Gebäude in welchem Putin und Xi Jinping am Gipfel teilnehmen
AP/Foreign Ministry of Uzbekistan
Xi und Putin

Erstes Treffen seit Kriegsbeginn steht bevor

Erstmals seit dem russischen Einmarsch in die Ukraine wollen die Präsidenten Russlands und Chinas persönlich zusammenkommen. Wladimir Putin und Xi Jinping nehmen am zweitägigen Gipfel der Schanghaier Organisation für Zusammenarbeit (SCO) in Usbekistan teil, der am Donnerstag beginnt. Gespannt wird erwartet, wie sehr Xi Putin im Ukraine-Krieg den Rücken stärken wird.

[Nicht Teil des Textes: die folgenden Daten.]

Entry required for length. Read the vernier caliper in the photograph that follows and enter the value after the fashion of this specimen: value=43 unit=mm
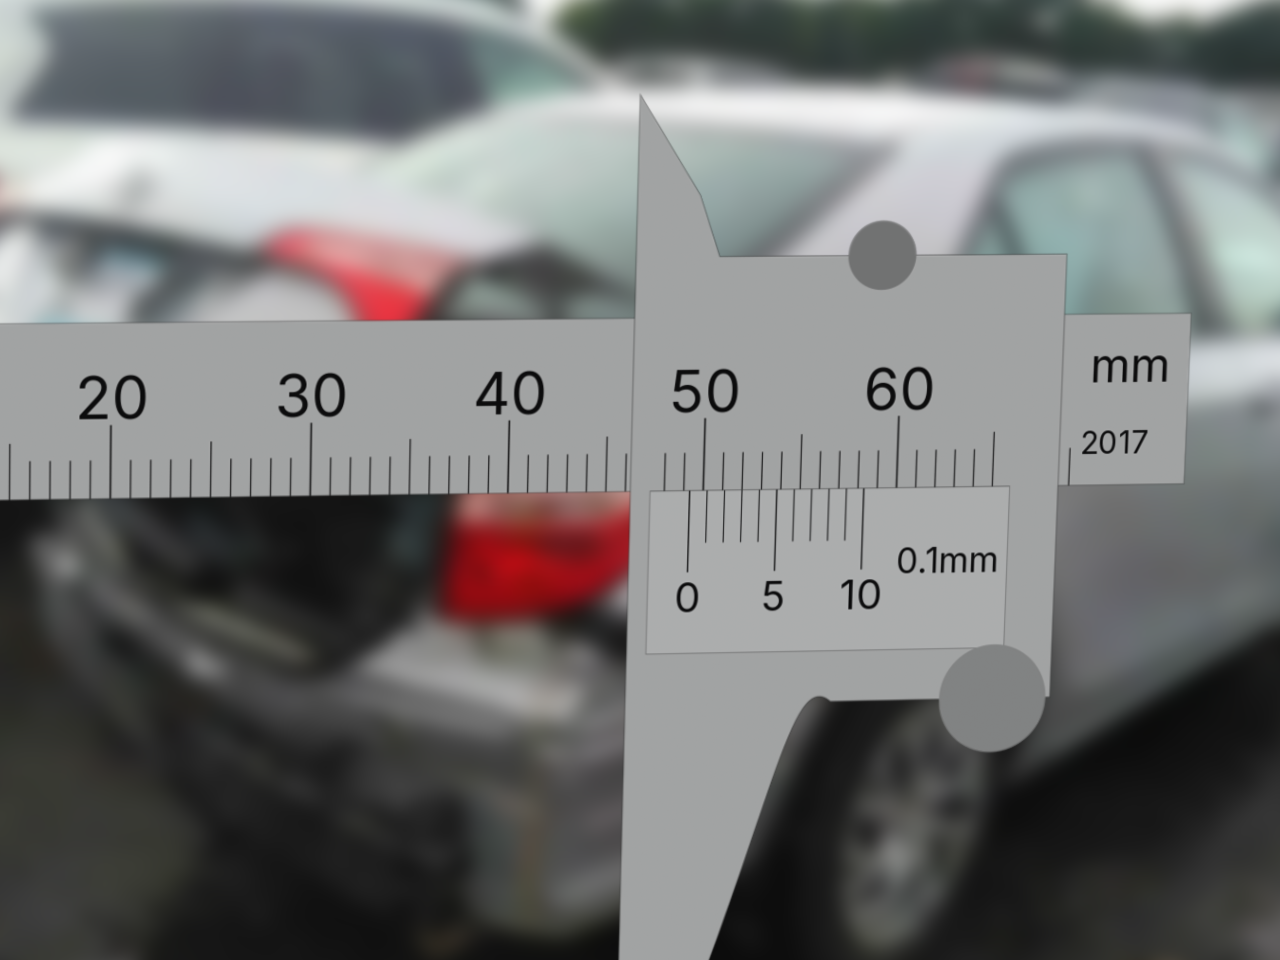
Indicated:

Im Mittelpunkt der Begegnung von Putin und Xi steht nach russischen Angaben der Ukraine-Konflikt. Beide Präsidenten hatten sich kurz vor Beginn des Krieges zur Eröffnung der Olympischen Winterspiele Anfang Februar in Peking getroffen und ihre „grenzenlose“ Freundschaft beschworen. China hat Russland seither mehrfach Rückendeckung gegeben – auch vor dem Hintergrund seiner eigenen Konflikte mit den USA und Taiwan. Gleichzeitig agiert Peking bei der Bewertung des Ukraine-Krieges mit Vorsicht.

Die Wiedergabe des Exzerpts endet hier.